Jackson County is organizing a local hot line to answer questions about the H1N1 influenza virus, but the office will not be up and running before Monday or Tuesday, said Chad Petersen, the county's information officer in the department of human services. A state flu hot line is available at 1-800-978-3040 from 8 a.m. to 6 p.m. Monday through Friday.
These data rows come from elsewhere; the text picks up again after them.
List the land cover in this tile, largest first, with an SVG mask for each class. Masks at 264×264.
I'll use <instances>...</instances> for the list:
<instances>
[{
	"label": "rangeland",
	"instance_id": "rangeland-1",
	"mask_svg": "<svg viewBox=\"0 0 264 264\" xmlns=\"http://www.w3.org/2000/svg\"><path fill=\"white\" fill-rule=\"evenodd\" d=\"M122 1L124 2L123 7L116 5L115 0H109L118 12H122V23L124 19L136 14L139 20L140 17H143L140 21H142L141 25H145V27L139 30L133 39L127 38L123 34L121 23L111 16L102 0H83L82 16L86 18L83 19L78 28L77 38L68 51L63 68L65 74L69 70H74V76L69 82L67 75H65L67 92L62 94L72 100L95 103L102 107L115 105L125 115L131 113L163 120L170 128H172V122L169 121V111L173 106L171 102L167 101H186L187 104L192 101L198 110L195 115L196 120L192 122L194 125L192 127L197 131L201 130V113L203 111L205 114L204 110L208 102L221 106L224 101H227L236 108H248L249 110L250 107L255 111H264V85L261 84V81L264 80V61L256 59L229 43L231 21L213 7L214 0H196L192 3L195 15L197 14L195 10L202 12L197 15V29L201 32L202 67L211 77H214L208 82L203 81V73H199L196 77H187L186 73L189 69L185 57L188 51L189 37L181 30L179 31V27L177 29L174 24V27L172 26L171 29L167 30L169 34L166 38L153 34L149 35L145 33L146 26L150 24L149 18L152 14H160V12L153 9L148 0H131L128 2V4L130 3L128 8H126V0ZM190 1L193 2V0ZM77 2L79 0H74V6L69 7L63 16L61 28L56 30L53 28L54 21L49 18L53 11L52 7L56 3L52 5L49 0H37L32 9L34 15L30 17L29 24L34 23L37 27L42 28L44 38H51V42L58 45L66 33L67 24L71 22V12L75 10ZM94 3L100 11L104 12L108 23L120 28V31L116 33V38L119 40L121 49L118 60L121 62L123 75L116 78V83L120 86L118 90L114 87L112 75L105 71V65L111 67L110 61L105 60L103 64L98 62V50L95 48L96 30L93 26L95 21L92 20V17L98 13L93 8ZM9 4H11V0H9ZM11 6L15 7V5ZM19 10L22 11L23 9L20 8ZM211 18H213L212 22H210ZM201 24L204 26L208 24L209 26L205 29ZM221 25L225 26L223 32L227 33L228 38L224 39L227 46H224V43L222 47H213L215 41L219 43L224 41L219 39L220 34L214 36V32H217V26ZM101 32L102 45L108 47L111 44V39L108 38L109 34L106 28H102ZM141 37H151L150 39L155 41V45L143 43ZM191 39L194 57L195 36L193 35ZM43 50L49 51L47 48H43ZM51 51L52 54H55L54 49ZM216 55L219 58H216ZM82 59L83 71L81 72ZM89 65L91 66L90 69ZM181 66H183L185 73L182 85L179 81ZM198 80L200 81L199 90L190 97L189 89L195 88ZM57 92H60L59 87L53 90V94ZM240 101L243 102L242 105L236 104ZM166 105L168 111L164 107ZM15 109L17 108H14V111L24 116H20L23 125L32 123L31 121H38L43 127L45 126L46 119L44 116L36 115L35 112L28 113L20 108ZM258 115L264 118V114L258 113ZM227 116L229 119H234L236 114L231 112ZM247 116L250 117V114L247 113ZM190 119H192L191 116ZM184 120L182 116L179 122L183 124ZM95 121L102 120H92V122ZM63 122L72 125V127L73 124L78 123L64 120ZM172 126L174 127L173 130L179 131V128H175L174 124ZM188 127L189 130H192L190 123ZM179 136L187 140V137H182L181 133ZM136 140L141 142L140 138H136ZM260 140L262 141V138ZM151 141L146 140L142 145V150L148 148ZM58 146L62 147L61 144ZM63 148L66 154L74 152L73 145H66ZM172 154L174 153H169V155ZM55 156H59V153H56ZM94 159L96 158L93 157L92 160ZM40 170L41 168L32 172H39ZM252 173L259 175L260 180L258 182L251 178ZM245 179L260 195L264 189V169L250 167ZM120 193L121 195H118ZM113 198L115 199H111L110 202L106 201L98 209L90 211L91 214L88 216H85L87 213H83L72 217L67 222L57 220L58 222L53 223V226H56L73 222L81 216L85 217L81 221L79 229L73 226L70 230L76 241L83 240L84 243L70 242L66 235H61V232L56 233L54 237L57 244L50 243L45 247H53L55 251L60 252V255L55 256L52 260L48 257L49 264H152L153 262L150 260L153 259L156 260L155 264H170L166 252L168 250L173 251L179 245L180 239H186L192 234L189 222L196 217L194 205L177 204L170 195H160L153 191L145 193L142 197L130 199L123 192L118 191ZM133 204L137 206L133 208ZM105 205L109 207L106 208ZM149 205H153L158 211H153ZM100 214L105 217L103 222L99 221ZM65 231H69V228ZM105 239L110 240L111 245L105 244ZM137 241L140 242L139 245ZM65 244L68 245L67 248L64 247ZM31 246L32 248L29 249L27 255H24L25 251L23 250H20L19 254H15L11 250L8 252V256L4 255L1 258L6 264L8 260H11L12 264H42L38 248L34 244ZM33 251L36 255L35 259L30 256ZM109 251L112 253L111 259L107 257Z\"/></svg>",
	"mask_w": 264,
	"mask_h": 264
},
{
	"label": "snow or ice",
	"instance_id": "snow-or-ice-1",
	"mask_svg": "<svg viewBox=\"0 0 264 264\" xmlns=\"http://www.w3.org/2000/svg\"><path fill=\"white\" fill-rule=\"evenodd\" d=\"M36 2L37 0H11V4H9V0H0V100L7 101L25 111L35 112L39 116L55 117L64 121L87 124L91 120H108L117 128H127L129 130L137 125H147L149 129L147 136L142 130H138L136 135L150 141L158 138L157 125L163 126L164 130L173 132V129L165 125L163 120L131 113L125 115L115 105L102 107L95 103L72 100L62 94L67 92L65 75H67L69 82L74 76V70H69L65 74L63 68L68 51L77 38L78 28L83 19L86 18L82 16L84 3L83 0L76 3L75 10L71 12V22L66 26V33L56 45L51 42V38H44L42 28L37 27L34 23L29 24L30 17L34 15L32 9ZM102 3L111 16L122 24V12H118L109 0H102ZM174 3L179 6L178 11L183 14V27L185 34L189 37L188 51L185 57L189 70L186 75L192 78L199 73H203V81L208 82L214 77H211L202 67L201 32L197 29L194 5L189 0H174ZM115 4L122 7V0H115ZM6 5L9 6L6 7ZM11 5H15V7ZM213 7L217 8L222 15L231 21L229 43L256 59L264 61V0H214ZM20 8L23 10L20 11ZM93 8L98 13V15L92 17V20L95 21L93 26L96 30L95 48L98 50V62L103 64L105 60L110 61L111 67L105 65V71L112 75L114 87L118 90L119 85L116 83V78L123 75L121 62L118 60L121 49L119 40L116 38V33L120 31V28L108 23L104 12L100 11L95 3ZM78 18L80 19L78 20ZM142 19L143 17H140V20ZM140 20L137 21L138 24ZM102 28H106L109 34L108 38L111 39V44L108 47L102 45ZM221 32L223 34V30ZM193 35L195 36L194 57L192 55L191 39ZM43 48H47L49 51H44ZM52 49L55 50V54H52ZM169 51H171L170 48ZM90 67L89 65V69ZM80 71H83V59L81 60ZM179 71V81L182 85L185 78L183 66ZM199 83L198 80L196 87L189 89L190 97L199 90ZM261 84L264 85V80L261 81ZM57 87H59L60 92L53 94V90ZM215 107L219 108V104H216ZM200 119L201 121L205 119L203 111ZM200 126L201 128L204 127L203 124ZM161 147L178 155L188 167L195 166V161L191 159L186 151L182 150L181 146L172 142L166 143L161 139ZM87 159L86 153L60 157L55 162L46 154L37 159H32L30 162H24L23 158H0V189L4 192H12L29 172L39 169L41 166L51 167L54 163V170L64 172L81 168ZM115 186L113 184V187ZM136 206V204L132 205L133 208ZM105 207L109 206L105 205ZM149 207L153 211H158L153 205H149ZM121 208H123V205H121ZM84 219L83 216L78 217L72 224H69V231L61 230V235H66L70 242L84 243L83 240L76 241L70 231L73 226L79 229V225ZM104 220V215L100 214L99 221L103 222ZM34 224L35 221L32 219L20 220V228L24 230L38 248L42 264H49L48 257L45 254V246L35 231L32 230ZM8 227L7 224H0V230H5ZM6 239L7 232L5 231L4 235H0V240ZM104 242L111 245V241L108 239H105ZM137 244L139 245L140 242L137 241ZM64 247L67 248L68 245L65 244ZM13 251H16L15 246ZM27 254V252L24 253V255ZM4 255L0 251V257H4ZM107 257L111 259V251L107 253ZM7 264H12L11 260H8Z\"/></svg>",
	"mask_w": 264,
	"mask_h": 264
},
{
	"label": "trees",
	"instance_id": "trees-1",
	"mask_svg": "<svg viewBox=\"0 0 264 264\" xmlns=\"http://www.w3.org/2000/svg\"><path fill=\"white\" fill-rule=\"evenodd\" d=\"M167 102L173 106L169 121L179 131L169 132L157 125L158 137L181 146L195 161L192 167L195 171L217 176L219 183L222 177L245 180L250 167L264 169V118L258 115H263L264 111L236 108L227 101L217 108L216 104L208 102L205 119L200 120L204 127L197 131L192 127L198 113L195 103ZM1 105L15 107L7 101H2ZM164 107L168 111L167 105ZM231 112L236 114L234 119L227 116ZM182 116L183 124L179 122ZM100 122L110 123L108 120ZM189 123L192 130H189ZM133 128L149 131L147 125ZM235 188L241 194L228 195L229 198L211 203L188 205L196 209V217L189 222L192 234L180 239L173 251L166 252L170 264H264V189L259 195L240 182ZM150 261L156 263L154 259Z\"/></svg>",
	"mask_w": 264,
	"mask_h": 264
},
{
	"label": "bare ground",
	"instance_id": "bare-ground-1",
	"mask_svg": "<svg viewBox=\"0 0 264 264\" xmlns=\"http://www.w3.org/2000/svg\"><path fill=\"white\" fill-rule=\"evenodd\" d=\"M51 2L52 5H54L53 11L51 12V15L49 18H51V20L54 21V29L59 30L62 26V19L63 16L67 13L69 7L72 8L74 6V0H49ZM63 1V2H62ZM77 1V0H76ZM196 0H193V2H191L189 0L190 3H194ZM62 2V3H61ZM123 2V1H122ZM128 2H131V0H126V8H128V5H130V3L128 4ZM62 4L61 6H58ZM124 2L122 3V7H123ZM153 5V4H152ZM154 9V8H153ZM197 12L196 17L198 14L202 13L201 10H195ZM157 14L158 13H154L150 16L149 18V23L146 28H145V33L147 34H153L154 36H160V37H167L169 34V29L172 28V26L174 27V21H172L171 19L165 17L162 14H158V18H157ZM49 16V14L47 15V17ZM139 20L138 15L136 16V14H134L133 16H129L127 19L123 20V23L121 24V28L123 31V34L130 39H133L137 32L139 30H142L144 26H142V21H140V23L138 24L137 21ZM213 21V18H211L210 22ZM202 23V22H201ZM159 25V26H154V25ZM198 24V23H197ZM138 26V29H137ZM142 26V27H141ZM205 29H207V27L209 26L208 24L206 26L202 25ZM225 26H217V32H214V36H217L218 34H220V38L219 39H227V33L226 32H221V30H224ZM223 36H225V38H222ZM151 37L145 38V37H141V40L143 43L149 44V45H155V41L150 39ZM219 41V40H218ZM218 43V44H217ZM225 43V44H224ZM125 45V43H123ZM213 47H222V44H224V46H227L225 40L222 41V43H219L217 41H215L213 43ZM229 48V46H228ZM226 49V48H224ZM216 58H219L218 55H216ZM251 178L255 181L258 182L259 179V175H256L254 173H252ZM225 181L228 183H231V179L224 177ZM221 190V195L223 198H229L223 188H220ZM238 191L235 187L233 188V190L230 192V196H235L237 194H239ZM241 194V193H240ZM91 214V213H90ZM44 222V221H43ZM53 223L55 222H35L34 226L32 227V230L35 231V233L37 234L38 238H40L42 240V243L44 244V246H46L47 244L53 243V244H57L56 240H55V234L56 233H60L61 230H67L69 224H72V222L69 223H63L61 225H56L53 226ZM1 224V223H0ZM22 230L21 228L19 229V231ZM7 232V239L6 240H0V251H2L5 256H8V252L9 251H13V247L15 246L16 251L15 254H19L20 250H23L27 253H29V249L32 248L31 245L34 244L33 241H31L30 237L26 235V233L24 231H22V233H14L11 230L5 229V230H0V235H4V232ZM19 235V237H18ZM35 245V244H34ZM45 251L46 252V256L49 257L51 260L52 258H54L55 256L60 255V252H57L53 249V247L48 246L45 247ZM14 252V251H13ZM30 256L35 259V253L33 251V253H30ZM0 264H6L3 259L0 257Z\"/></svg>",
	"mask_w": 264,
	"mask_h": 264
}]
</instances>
The federal flu Web site, www.flu.gov/evaluation, has a series of simple yes/no questions that will help determine whether someone should seek medical attention.
"Every pregnant woman should get the vaccine," she said.
Rabinovitch said Southern Oregon has more cases of influenza than other parts of the state.
"We can't just look and see what Portland is doing because they don't have much (flu) yet," she said.
Data compiled by the state Department of Human Services indicates that 84 people have been hospitalized with the H1N1 virus. Jackson County has the highest number (17) of hospitalizations, followed by Washington County (15) Multnomah (13) and Lane (11).
Proportionally, that puts Jackson County far ahead in reported cases. Jackson County has about 205,000 residents, compared with 519,000 in Washington County; 717,000 in Multnomah; and 345,000 in Lane.
A woman died of flu-like illness Wednesday at Three Rivers Community Hospital, according to reports in the Grants Pass Daily Courier.
Test results will not be available before Monday, but she would be the first confirmed H1N1 death in Josephine County.
Rabinovitch said some people who were living in 1957 have a degree of immunity to the present strain of H1N1 because of an outbreak of a similar virus then, but only about 30 percent of those individuals seem to have antibodies for the present virus.
She said Rogue Valley Medical Center has canceled some elective surgeries to make more beds in its intensive care unit available for possible flu patients.
She noted that people with chronic medical conditions are more vulnerable to the virus, along with those who are extremely overweight. She said half to two-thirds of all the children who have been hospitalized with H1N1 have other medical disorders.
Rabinovitch told the Rotarians that ordinary seasonal flu is responsible for about 36,000 deaths per year in the United States, but that the H1N1 virus could kill 10 times as many people.
She said virus particles can live for as long as 48 hours on smooth hard surfaces, and eight to 12 hours on soft surfaces such as cloth. People are contagious for a day before they show symptoms, and remain contagious for five to seven days. When they cough, they spread virus on droplets of water.
She encouraged people to protect themselves by frequently washing their hands, and keeping hands away from the mouth, eyes and nose, where moist membranes offer an easy entry for virus particles.
She encouraged people to get immunized as the vaccine becomes available.
"We feel the benefits will outweigh the risks," she said.